**Work required**
Copy the records below verbatim, from their first line up to and including the line that contains "genus: Asellus".

**Input**
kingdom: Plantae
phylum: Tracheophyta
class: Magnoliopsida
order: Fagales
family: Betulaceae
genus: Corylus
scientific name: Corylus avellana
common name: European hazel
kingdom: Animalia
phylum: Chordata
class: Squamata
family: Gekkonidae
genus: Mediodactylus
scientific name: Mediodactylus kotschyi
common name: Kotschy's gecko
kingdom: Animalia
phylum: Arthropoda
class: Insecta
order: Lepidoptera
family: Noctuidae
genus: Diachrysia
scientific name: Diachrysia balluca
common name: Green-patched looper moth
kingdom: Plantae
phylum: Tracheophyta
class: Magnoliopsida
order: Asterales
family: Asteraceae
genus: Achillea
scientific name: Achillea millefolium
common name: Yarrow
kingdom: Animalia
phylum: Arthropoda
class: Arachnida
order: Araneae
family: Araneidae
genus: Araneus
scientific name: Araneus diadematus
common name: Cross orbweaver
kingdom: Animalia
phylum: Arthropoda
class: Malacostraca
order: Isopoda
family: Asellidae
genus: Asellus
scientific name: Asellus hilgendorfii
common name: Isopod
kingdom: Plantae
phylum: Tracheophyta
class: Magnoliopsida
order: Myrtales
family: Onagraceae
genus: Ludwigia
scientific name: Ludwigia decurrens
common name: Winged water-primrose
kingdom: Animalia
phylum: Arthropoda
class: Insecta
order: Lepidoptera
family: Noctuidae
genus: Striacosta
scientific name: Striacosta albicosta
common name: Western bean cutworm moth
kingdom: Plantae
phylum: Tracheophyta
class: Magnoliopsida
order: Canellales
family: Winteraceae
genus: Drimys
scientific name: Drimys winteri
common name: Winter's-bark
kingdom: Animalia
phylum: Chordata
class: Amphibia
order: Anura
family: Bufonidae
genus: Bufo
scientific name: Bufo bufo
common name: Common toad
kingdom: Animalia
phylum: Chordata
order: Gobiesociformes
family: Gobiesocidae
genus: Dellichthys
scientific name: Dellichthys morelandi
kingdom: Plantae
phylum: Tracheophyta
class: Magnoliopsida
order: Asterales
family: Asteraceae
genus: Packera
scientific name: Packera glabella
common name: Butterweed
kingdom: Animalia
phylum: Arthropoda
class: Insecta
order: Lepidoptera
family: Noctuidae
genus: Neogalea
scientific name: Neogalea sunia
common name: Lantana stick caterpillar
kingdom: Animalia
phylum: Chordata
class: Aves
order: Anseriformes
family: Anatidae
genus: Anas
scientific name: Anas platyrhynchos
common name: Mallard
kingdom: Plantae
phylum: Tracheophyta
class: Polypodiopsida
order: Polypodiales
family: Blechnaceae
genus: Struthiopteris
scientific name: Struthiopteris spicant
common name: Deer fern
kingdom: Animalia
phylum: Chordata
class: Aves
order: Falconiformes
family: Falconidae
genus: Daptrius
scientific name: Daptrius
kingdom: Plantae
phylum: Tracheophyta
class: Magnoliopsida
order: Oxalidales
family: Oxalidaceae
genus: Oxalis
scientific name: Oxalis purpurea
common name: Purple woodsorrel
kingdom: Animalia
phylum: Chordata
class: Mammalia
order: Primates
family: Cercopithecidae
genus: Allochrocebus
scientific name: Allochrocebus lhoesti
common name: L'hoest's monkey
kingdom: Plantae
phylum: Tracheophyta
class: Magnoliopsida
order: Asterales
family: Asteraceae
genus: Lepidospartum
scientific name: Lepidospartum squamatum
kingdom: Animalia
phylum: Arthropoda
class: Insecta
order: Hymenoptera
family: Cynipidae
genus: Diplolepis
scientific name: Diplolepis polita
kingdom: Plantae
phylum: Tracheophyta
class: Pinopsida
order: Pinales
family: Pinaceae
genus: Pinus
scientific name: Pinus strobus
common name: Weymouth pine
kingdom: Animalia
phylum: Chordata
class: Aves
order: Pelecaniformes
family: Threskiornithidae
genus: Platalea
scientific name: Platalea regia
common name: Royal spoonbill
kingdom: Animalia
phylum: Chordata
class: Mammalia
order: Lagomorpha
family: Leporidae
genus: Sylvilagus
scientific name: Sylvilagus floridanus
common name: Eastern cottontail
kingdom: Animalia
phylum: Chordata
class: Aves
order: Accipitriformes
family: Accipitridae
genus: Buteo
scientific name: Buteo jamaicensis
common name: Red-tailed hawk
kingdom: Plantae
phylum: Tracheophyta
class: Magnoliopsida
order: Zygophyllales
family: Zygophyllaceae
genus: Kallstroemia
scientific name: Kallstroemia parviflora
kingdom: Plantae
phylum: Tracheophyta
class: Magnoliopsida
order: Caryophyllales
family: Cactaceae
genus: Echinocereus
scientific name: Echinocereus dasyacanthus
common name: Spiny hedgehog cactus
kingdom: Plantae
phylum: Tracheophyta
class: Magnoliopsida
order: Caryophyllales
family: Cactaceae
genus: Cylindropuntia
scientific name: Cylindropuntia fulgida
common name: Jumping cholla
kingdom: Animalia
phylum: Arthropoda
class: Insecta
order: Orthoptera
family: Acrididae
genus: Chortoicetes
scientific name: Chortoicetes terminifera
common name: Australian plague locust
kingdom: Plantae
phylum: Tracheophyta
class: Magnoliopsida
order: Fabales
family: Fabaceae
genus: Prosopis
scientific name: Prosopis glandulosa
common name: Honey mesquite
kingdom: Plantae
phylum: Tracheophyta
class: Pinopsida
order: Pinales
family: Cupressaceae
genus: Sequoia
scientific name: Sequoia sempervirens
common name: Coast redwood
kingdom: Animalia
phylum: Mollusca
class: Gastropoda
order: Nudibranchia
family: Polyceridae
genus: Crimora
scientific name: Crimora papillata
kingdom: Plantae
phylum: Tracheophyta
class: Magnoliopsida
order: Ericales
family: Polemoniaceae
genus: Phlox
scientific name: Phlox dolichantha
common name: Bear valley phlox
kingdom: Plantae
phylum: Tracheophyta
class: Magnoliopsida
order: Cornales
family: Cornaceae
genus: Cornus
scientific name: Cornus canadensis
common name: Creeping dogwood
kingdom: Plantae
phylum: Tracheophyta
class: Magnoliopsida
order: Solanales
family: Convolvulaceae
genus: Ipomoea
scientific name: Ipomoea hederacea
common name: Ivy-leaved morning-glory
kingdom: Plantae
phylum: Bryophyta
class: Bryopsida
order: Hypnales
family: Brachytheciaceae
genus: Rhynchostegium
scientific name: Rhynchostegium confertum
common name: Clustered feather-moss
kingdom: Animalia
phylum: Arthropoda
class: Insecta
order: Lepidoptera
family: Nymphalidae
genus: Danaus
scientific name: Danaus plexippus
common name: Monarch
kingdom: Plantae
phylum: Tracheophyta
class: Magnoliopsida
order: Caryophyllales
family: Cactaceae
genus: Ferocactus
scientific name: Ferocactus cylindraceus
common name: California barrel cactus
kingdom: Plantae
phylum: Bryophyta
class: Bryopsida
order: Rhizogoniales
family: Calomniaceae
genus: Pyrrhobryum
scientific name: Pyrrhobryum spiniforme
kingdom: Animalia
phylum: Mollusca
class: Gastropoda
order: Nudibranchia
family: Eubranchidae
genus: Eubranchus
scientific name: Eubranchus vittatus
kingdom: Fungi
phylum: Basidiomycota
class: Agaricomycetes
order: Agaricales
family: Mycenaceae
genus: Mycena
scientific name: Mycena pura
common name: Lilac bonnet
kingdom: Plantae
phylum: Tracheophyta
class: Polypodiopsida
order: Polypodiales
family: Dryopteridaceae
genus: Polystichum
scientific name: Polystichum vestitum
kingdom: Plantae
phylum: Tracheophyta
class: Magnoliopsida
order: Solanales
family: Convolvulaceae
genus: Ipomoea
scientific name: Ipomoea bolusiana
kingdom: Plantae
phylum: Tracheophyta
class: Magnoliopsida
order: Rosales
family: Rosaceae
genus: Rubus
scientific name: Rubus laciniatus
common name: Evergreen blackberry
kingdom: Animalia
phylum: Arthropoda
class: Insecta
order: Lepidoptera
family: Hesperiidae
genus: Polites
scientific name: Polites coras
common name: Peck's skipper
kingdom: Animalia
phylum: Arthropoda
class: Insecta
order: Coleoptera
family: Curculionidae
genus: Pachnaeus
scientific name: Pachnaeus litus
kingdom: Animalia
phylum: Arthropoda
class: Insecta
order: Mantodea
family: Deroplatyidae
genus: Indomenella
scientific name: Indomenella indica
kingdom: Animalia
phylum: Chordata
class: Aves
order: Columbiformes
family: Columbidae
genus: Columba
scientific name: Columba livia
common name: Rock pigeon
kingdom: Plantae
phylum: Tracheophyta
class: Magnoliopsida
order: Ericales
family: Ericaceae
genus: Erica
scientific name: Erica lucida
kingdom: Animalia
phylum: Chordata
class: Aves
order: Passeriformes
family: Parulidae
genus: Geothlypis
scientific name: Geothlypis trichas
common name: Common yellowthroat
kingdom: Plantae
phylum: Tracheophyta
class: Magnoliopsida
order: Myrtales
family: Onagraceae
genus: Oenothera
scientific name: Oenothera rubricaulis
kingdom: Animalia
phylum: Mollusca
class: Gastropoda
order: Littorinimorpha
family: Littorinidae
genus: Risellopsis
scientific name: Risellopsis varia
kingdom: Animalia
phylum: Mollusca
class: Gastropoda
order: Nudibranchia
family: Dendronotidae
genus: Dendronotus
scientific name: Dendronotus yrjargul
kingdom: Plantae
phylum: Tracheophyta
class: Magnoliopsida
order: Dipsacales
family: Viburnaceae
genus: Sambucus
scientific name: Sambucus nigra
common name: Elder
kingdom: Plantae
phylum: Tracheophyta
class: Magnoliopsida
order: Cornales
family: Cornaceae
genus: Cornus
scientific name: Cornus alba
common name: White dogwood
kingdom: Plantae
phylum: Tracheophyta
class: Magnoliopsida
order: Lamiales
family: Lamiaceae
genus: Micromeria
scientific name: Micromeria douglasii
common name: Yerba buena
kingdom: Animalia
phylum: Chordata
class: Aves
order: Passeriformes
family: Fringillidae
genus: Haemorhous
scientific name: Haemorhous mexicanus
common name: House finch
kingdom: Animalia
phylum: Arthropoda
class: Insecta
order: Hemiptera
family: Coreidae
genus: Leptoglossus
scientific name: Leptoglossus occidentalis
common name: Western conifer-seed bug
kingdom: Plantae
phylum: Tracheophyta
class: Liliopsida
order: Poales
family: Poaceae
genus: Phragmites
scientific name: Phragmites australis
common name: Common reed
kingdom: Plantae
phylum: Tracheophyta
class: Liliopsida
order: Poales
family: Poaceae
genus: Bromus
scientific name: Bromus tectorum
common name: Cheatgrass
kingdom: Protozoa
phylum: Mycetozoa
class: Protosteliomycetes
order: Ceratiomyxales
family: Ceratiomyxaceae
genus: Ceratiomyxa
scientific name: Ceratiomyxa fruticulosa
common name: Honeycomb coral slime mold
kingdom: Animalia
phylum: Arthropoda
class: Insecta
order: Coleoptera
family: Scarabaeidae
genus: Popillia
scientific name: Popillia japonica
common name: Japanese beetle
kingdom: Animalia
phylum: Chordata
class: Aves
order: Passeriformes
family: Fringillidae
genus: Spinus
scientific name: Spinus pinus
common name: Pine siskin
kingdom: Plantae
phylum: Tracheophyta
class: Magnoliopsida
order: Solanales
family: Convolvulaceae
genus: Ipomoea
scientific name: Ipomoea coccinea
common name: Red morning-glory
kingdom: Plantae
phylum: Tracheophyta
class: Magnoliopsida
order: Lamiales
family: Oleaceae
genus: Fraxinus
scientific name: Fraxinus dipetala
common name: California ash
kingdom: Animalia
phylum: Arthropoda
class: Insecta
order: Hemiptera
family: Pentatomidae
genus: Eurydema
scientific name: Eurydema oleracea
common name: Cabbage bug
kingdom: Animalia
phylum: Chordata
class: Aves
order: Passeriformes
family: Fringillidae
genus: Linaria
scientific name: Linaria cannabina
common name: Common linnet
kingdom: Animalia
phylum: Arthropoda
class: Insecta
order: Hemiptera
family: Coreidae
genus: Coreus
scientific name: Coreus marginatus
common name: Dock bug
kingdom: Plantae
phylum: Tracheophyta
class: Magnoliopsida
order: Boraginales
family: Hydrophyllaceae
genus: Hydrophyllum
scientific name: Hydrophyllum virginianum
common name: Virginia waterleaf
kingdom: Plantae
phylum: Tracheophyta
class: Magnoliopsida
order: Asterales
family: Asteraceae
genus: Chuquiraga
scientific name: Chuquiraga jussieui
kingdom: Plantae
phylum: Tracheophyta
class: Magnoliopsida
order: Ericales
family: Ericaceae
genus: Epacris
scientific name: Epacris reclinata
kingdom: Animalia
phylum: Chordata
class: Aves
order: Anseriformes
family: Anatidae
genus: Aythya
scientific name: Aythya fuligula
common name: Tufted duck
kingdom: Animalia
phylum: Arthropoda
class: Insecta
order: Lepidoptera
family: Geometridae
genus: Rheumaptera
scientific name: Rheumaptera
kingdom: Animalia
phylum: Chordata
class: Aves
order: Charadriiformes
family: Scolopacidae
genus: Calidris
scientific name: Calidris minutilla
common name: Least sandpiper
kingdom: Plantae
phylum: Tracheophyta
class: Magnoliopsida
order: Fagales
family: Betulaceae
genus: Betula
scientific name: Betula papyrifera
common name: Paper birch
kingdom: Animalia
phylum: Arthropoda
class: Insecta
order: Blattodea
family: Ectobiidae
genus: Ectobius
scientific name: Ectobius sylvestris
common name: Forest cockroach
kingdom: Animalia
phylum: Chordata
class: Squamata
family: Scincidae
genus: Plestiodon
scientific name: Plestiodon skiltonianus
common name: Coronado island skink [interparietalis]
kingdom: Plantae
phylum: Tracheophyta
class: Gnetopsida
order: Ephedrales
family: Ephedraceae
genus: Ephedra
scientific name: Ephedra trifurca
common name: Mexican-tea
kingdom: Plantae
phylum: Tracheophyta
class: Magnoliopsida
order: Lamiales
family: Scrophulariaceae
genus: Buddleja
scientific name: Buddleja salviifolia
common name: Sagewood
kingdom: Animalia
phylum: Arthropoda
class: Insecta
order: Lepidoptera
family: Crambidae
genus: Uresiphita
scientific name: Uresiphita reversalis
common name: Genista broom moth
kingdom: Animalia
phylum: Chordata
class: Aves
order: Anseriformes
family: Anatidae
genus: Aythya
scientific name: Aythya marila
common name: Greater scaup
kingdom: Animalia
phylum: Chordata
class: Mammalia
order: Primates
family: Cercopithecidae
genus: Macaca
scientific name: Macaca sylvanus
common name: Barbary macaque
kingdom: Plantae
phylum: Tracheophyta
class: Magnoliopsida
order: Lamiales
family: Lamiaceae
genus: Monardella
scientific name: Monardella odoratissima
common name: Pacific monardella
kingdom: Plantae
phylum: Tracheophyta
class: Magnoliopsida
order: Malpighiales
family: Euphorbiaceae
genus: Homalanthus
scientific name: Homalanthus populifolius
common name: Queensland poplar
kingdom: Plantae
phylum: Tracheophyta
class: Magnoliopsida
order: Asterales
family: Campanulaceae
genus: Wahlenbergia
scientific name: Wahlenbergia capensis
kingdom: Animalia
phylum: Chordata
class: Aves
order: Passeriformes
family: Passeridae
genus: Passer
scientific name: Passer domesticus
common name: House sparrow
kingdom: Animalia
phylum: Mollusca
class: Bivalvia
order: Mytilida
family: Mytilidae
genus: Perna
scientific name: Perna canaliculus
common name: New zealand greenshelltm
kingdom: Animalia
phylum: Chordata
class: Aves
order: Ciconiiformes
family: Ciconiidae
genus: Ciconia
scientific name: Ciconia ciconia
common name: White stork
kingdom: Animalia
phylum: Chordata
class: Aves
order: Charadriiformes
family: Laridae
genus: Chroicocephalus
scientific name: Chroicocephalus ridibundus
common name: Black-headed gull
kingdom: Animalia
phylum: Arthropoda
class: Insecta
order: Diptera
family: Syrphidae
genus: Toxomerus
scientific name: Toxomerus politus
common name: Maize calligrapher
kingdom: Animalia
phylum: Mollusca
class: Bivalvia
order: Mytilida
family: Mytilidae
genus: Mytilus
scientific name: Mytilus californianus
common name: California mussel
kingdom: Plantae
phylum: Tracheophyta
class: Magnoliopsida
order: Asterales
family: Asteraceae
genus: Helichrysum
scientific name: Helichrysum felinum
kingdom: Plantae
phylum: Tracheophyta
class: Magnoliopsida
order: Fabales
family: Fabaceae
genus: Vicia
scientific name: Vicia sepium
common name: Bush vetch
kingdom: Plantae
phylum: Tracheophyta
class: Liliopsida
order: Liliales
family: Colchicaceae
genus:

**Task output**
kingdom: Plantae
phylum: Tracheophyta
class: Magnoliopsida
order: Fagales
family: Betulaceae
genus: Corylus
scientific name: Corylus avellana
common name: European hazel
kingdom: Animalia
phylum: Chordata
class: Squamata
family: Gekkonidae
genus: Mediodactylus
scientific name: Mediodactylus kotschyi
common name: Kotschy's gecko
kingdom: Animalia
phylum: Arthropoda
class: Insecta
order: Lepidoptera
family: Noctuidae
genus: Diachrysia
scientific name: Diachrysia balluca
common name: Green-patched looper moth
kingdom: Plantae
phylum: Tracheophyta
class: Magnoliopsida
order: Asterales
family: Asteraceae
genus: Achillea
scientific name: Achillea millefolium
common name: Yarrow
kingdom: Animalia
phylum: Arthropoda
class: Arachnida
order: Araneae
family: Araneidae
genus: Araneus
scientific name: Araneus diadematus
common name: Cross orbweaver
kingdom: Animalia
phylum: Arthropoda
class: Malacostraca
order: Isopoda
family: Asellidae
genus: Asellus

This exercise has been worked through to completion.